Vorerst soll das System nur bei Zimmertemperatur unterhalten werden. Mittels des Wärmeübertragers, ebenfalls von Meibes, besteht jedoch auch die Möglichkeit, die Hydraulikwand mit realen Temperaturen in Betrieb zu nehmen. Dafür gibt es im Energiekompetenzzentrum diverse Wärmeerzeuger (Blockheizkraftwerk, Gasturbine, Brennstoffzelle etc.).

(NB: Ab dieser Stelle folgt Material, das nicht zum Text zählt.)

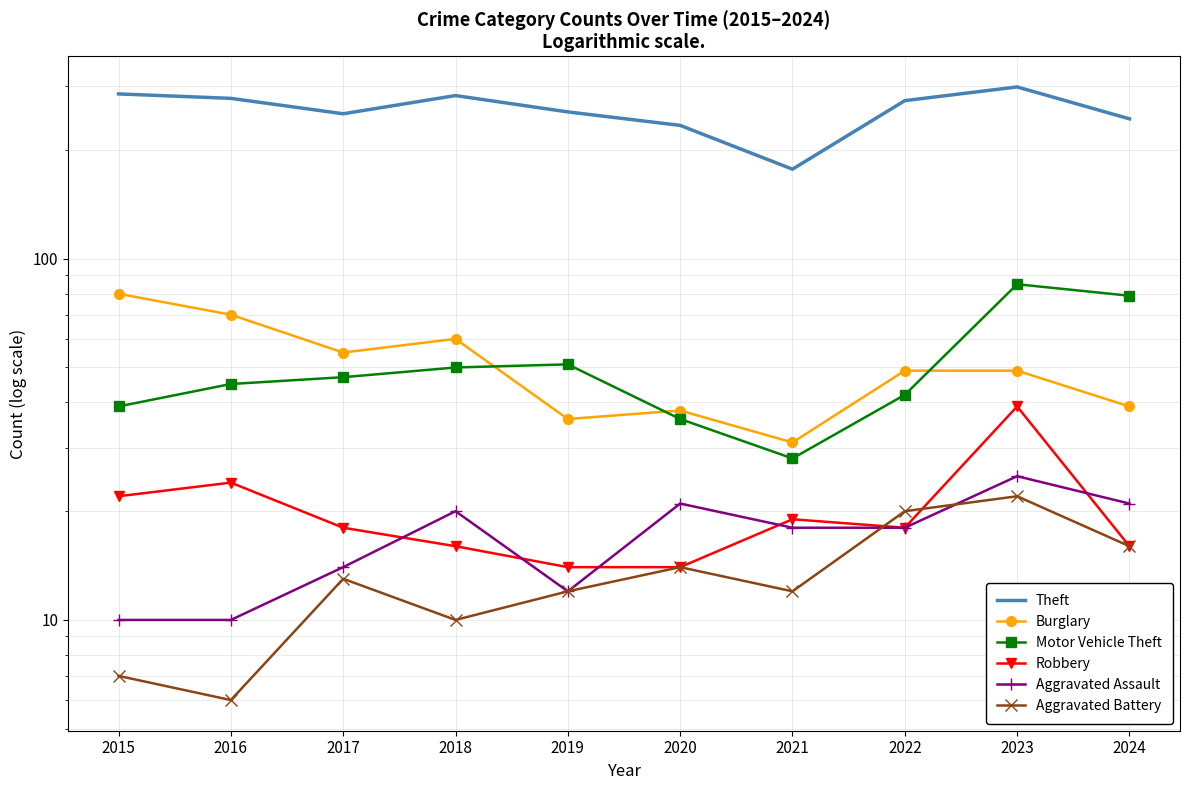

How many distinct data groups are displayed?

6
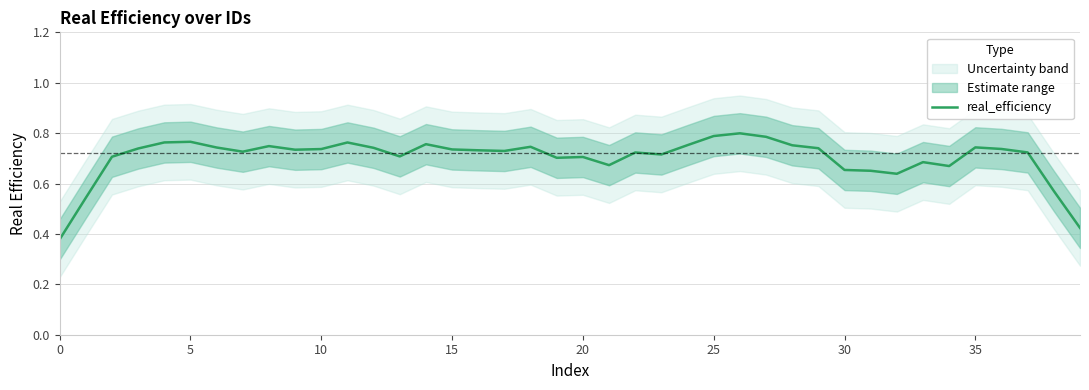

What value does the data have at 17?

0.7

Das Staatsministerium für Wissenschaft und Kunst des Landes Sachsen hat das Projekt mit Fördermitteln unterstützt. Nachdem Johannes Dewald im September 2018 seine Diplomarbeit erfolgreich verteidigte, folgte der Aufbau. Seit Beginn 2019 läuft der Testbetrieb. "Die neue Hydraulikwand stellt eine echte Verbesserung der Lernbedingungen dar", schließt Prof. Stephan. Der Versuchsstand wird nicht nur in der studentischen Ausbildung eingesetzt, sondern auch im Rahmen des Wissens- und Technologietransfers bei der Schulung von regionalen Handwerksbetrieben genutzt.